**** SOURCE TEXT ****

Plaintiff alleges that Ms. Merritt filed the UCC Financing Statement in retaliation for acts performed by Revenue Officer Wong as part of Revenue Officer Wong's official duties on behalf of the IRS, and that the filing of the UCC Financing Statement was "specifically designed to cause substantial interference with the enforcement of the laws of the United States pertaining to the internal revenue and to molest, interrupt, hinder, intimidate or impede Revenue Officer Wong in the good faith performance of her official duties." (See Compl. ¶¶ 7-9; Wong Decl. ¶ 5.) Revenue Officer Wong further declares:
I am not personally acquainted with Maria Merritt and have not had any contact or relationship with her other than in my official capacity as a Revenue Officer. I have not engaged in any contract, security agreements, or personal transaction with Maria Merritt and do not owe money to her. There is no legitimate reason for Maria Merritt to impose such a lien on my personal property.
(Wong Decl. ¶ 6.)
Plaintiff filed its complaint on April 28, 2011 (Dkt. No. 1). Plaintiff's complaint seeks declaratory and injunctive relief. Specifically, plaintiff requests that the court:
(1) "determine, adjudge, and declare the UCC Financing Statement . . . to be null, void, and of no legal effect"; (2) "expunge and remove any record of the UCC Financing Statement . . . from the official records of the Secretary of State for the State of California"; (3) "grant [plaintiff] leave to file any Order or Judgment obtained in the present case with the Secretary of State for the State of California, and in the public records of any other jurisdiction where documents identical or similar to the UCC Financing Statement . . . may have been filed by the defendant"; and (4) "permanently enjoin defendant Norlin Merritt, his agents, employees, and all others in active concert or participation with the defendants from filing, or attempting to file, any document or instrument which purports to create any nonconsensual lien or encumbrance against the person or property of any employee of the United States." (Compl. at 3.)
One of the proofs of service filed by plaintiff reflects that on May 14, 2011, plaintiff, through a process server, effectuated personal service of process on Maria Merritt. (See Proof of Service, Dkt. No. 4.) Another proof of service filed by plaintiff reflects that plaintiff's process server attempted to effectuate personal service on Norlin Merritt on five separate occasions in May 2011, and ultimately effectuated substituted service on May 14, 2011, by leaving the summons, complaint, and related documents with Maria Merritt. (See Proof of Service, Dkt. No. 5.) Plaintiff's process server also mailed a copy of the summons, complaint, and other documents to Norlin Merritt at the following address: 540 Stone Drive, Novato, California 94947-7502. (Id.)
On August 19, 2011, plaintiff requested that the Clerk of Court enter default against defendants. (Req. for Entry of Default, Dkt. No. 6.) That same day, the Clerk of Court entered the default of both defendants. (Clerks Cert. of Entry of Default, Dkt. No. 7.) In entering default, the Clerk of Court stated that it appeared from the record and papers on file in the action that defendants were duly served with process, but failed to appear, plead, or answer plaintiff's complaint within the time allowed by law. (See id.)

****

## [WORK TO COMPLETE]
Using the court excerpt above, decide whether each statement agrees with it. For each, answer yes or no and quote the deciding words. (a) The plaintiff filed its complaint on April 28, 2011. (b) Norlin Merritt received personal service of process on May 14, 2011. (c) The Clerk of Court entered default on a later day than the one on which the plaintiff requested it.

**** PROVIDED DATA ****

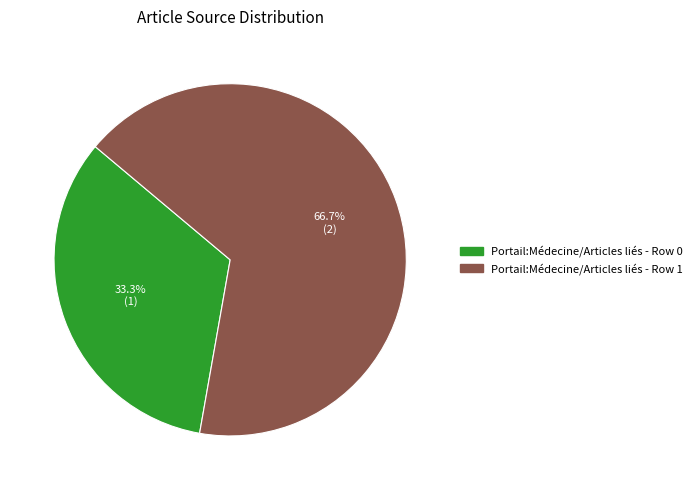

How many segments does this pie chart have?

2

****

## [EXERCISE RESULT]
(a) Yes: "Plaintiff filed its complaint on April 28, 2011"
(b) No: "ultimately effectuated substituted service on May 14, 2011, by leaving the summons, complaint, and related documents with Maria Merritt"
(c) No: "That same day, the Clerk of Court entered the default of both defendants."